### Excerpt to read:
══════

2. Where is the current feature blocked for the past few months?

It's error message compatible issue! Continue with above setup:

master:

select * from tb where (a->'b')::numeric > 3::numeric;
ERROR: cannot cast jsonb string to type numeric

select * from tb where (a->'b')::int4 > 3::numeric;
ERROR: cannot cast jsonb string to type integer

You can see the error message is different (numeric vs integer).

Patched:

We still can get the same error message as master BUT the code
looks odd.

select * from tb where (a->'b')::int4 > 3;
QUERY PLAN
-------------------------------------------------------------------------------------------------------------------
Seq Scan on public.tb
Output: a
Filter: ((jsonb_finish_numeric(jsonb_object_field_start((tb.a)::internal, 'b'::text), '23'::oid))::integer > 3)
(3 rows)

══════

### Given problem 1:
Change "score" to "tune" throughout the notated music dataset entries below and give the entries again with nothing else altered, leaving out the pictures.

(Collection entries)
══════

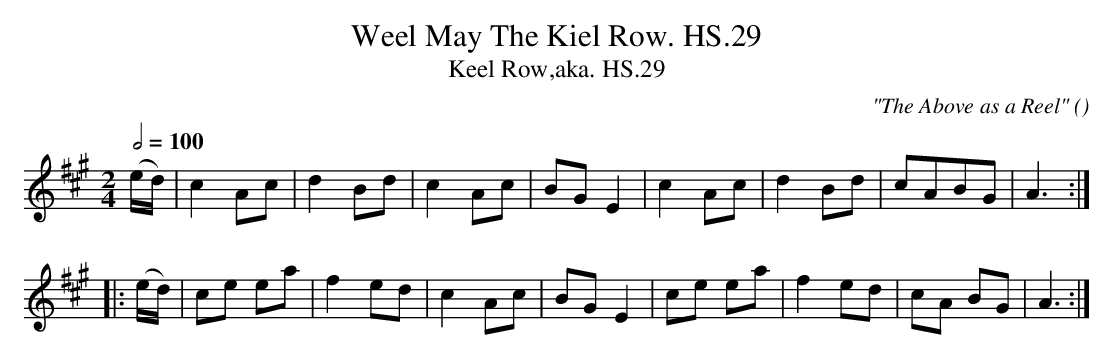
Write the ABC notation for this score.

X:1
T:Weel May The Kiel Row. HS.29
T:Keel Row,aka. HS.29
M:2/4
L:1/8
Q:1/2=100
C:"The Above as a Reel"
O:
K:A
(e/d/)|c2Ac|d2Bd|c2Ac|BGE2|c2Ac|d2Bd|cABG|A3:|
|:(e/d/)|ce ea|f2ed|c2Ac|BGE2|ce ea|f2ed|cA BG|A3:|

══════

### Given problem 2:
Continue the excerpt about jsonb cast error messages from the point where it stops.

### Final answer 1:
Write the ABC notation for this tune.

X:1
T:Weel May The Kiel Row. HS.29
T:Keel Row,aka. HS.29
M:2/4
L:1/8
Q:1/2=100
C:"The Above as a Reel"
O:
K:A
(e/d/)|c2Ac|d2Bd|c2Ac|BGE2|c2Ac|d2Bd|cABG|A3:|
|:(e/d/)|ce ea|f2ed|c2Ac|BGE2|ce ea|f2ed|cA BG|A3:|

### Final answer 2:
You can see "jsonb_finish_numeric(.., '23::oid)" the '23::oid' is just
for the *"integer"* output in error message:

"cannot cast jsonb string to type *integer*"

Now the sistuation is either we use the odd argument (23::oid) in
jsonb_finish_numeric, or we use a incompatible error message with the
previous version. I'm not sure which way is better, but this is the
place the current feature is blocked.

3. what do I want now?

Since this feature uses the planner support function which needs some
catalog changes, so it is better that we can merge this feature in PG17,
or else, we have to target it in PG18. So if some senior developers can
chime in, for the current blocking issue at least, will be pretty
helpful.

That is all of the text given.